I love how Sarah always picks such versatile ingredients, but sometimes it leads to too many options. The first thing that I tried was an extra gingery marinade for banh mi. Then I thought about making ginger bubble tea, but I couldn't find the right tapioca pearls or big enough straw. Through all that, I couldn't get the idea of making gingerbread of out my head. Specifically, this gingerbread. The chilly (60 degree) weather has me craving warm and spicy things.
Plus, as much as I love my Kitchenaid mixer, I do adore a simple loaf cake that comes together without it. Just mix up your dry ingredient with the spices (ginger, cloves, nutmeg, and cinnamon - the foundations of all great fall and winter baking), mix in the wet and bake. The only additional step is to first boil the molasses with the beer. Perhaps to help the molasses dissolve? I'm not convinced it does anything, so feel free to skip it. For the beer, I used Coffee Porter from local Real Ale Brewing Company. The remaining 4 oz of beer was quite tasty. So tasty, I wasn't paying attention when the pan boiled over (don't be like me). I also subbed in my vanilla-bean infused brown sugar for the regular brown sugar.
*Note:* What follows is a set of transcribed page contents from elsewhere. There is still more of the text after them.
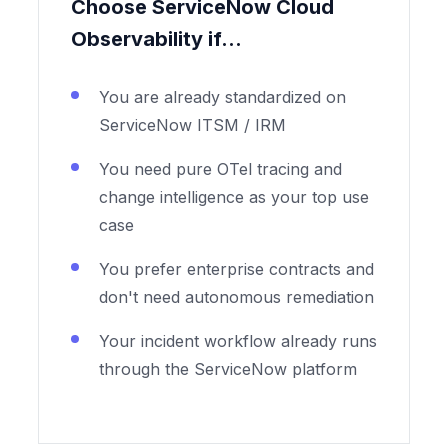
Choose ServiceNow Cloud
Observability if...
You are already standardized on
ServiceNow ITSM / IRM
You need pure OTel tracing and
change intelligence as your top use
case
You prefer enterprise contracts and
don't need autonomous remediation
Your incident workflow already runs
through the ServiceNow platform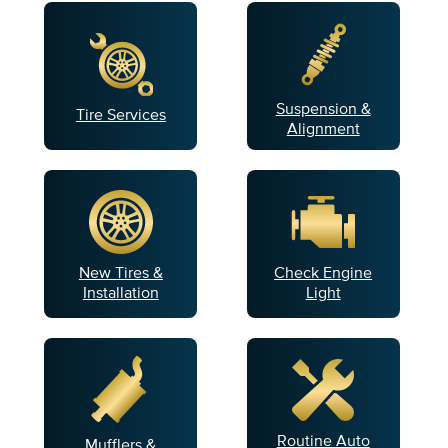
Suspension &
Tire Services
Alignment
New Tires &
Check Engine
Installation
Light
Routine Auto
Mufflers &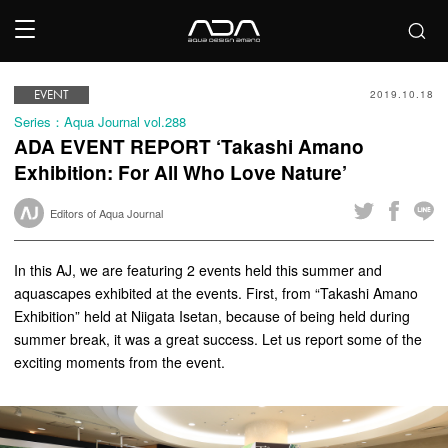
EVENT
2019.10.18
Series：Aqua Journal vol.288
ADA EVENT REPORT ‘Takashi Amano
Exhibition: For All Who Love Nature’
Editors of Aqua Journal
In this AJ, we are featuring 2 events held this summer and
aquascapes exhibited at the events. First, from “Takashi Amano
Exhibition” held at Niigata Isetan, because of being held during
summer break, it was a great success. Let us report some of the
exciting moments from the event.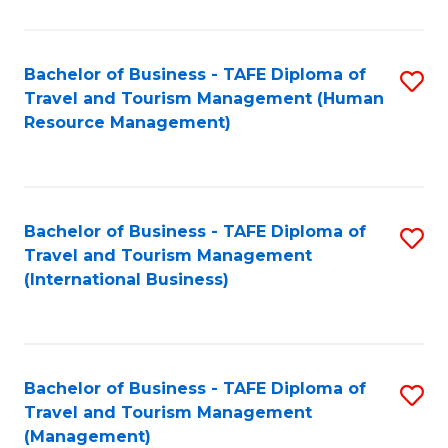
B
-
Bachelor of Business - TAFE Diploma of
S
T
Travel and Tourism Management (Human
to
D
Resource Management)
C
of
Fa
Tr
a
Bachelor of Business - TAFE Diploma of
S
Travel and Tourism Management
T
to
(International Business)
M
C
to
Fa
C
Bachelor of Business - TAFE Diploma of
S
Fa
Travel and Tourism Management
to
(Management)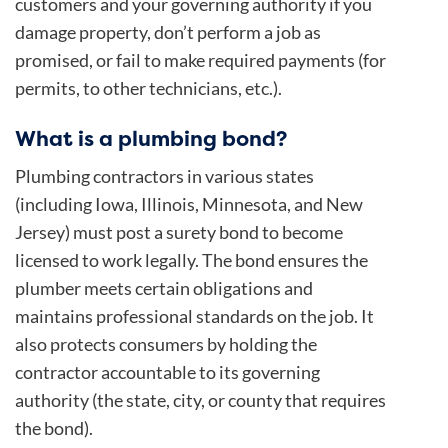
customers and your governing authority if you
damage property, don’t perform a job as
promised, or fail to make required payments (for
permits, to other technicians, etc.).
What is a plumbing bond?
Plumbing contractors in various states
(including Iowa, Illinois, Minnesota, and New
Jersey) must post a surety bond to become
licensed to work legally. The bond ensures the
plumber meets certain obligations and
maintains professional standards on the job. It
also protects consumers by holding the
contractor accountable to its governing
authority (the state, city, or county that requires
the bond).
I decided to use fresh ginger instead of powdered so I doubled the amount called for. My favorite ginger trick is to put it in the freezer, even if you are going to use it soon. You can grate it straight from frozen without any of those pesky strings, just nice light powder like you see in the photo above. The ginger flavor came through the molasses to give just the right bite. As good as it was straight from the oven, the dense gingerbread was AMAZING the next day (okay, for breakfast) toasted with a tiny bit of butter.